Quaternion-, and up to, sedenion-valued neural networks: Parallelizing Hamilton product on GPUs/CUDA

Add info here on Sedenion networks from August 2020 paper. First what I wrote before seeing that:

have a look at octernions. It seems like they could outperform quaternions by a tiny bit.

Octonion networks are probably worth a better look. From that paper, fig. 5, yes, accuracy curve is best, while only a little better than quaterions, but both much better than for real, and complex comes close at epoch 20.

However, number of parameters is 481,150 half of quaterions, and real-valued has 7.5x as many. It seems to roughly half for each step from real->complex->quaternions->octanions.

So I thought, since there are even higher-order complex number, lets look up sedenions.

There are also other ways to squeeze networks, where the original is e.g. 50x larger, while unclear why you shouldn’t be able to get 50*7.5=375 factor from such methods plus above, and maybe an additional 2x factor with below:

https://www.researchgate.net/publication/343255151_Metacognitive_Sedenion-Valued_Neural_Network_and_Its_Learning_Algorithm

In this paper, a metacognitive sedenion-valued neural network (Mc-SVNN) and its learning algorithm are proposed. Its application to diverse time-series prediction problems is presented. The Mc-SVNN contains two components: a sedenion-valued neural network that represents the cognitive component, and a metacognitive component, which serves to self-regulate the learning algorithm. At each epoch, the metacognitive component decides what, how, and when learning occurs. The algorithm deletes unnecessary samples and stores only those that are used. This decision is determined by the sedenion magnitude and the 15 sedenion phases. The Mc-SVNN is applied to four real-world forecasting problems: USD-to-euro currency exchange rate forecasting, the sunspot number time series, power demand forecasting, and daily temperature prediction in Abu Dhabi. Compared to existing methods, the Mc-SVNN demonstrates superior performance in time-series forecasting while using a smaller number of parameters.
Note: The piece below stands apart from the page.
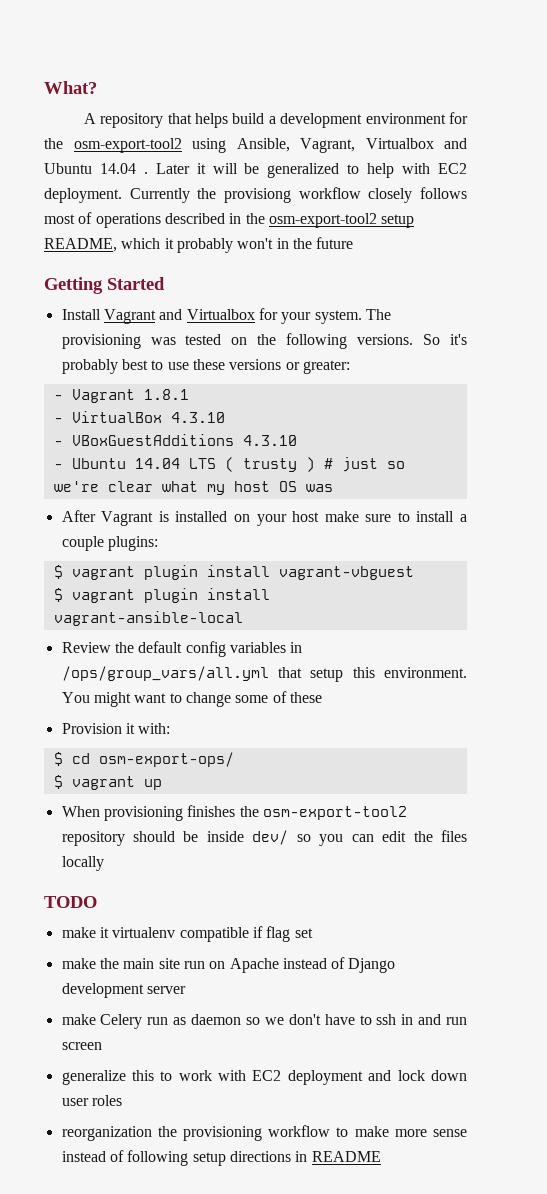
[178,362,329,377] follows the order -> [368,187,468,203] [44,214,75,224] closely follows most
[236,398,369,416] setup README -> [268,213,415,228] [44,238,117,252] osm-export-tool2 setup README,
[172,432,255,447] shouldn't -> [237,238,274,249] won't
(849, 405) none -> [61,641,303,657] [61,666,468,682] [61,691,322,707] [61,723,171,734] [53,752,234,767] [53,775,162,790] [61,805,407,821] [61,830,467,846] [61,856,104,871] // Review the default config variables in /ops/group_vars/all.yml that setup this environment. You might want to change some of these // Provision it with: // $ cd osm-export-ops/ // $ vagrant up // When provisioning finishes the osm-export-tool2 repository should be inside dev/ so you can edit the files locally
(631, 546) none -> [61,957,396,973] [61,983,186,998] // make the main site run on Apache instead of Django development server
This is the first time I’ve heard of a real application of (let alone higher order, that I only first now hear about):

Applying the Cayley–Dickson construction to the sedenions yields a 32-dimensional algebra, sometimes called the 32-ions or trigintaduonions.[1] It is possible to apply the Cayley–Dickson construction to the sedenions arbitrarily many times.

So I had to look up trigintaduonions, which do not have their own Wikipedia page and I couldn’t find anything relating them to neural networks, there’s however:

2014 paper:
https://www.researchgate.net/publication/267097033_An_algorithm_for_multiplication_of_trigintaduonions

In this paper we introduce efficient algorithm for the multiplication of trigintaduonions. The direct multiplication of two trigintaduonions requires 1024 real multiplications and 992 real additions. We show how to compute a trigintaduonion product with 498 real multiplications and 943 real additions. During synthesis of the discussed algorithm we use a fact that trigintaduonion multipli-cation may be represented by a vector-matrix product. Such representation provides a possibility to discover repeating elements in the matrix structure and to use specific properties of their mutual placement to decrease the number of real multiplications needed to compute the product of two trigintaduonions.

2013 paper:
https://www.researchgate.net/publication/256720850_An_algorithm_for_fast_multiplication_of_sedenions

In this work a rationalized algorithm for calculating the product of sedenions is presented which reduces the number of underlying multiplications. Therefore, reducing the number of multiplications in VLSI processor design is usually a desirable task. The computation of a sedenion product using the naive method takes 256 multiplications and 240 additions, while the proposed algorithm can compute the same result in only 122 multiplications (or multipliers – in hardware implementation case) and 298 additions.

@chakravala, I thought you might know anything about this stuff, or at least be interested, and @Elrod, an idea if we can make these calculations fast in Julia (faster then competing neural network libraries can, I doubt any of them even have this implemented yet, except for naively).

A sedenion is a 16-dimensional hypercomplex
number that is obtained by applying the Cayley–Dickson
construction to octonion complex numbers. Its algebra is
non-commutative, non-associative, and non-alternative, but
power-associative

This is from memory what I remembered, you loose one more each time, here no longer alternative (I’m familiar with preceding), I guess with trigintaduonions you next lose power-associative, but I’m curious what happens for the next higher, 64-ions, that do not even have a name. What propertiy more is there to lose?

Even if these higher-order are slower, they might be worthwhile, as you pay the training cost once. And accuracy is very important. I’m not sure how this affects inference, same order of slowdown for calculations, but since your network is smaller, you may be limited by memory bandwidth thee too anyway (but less so).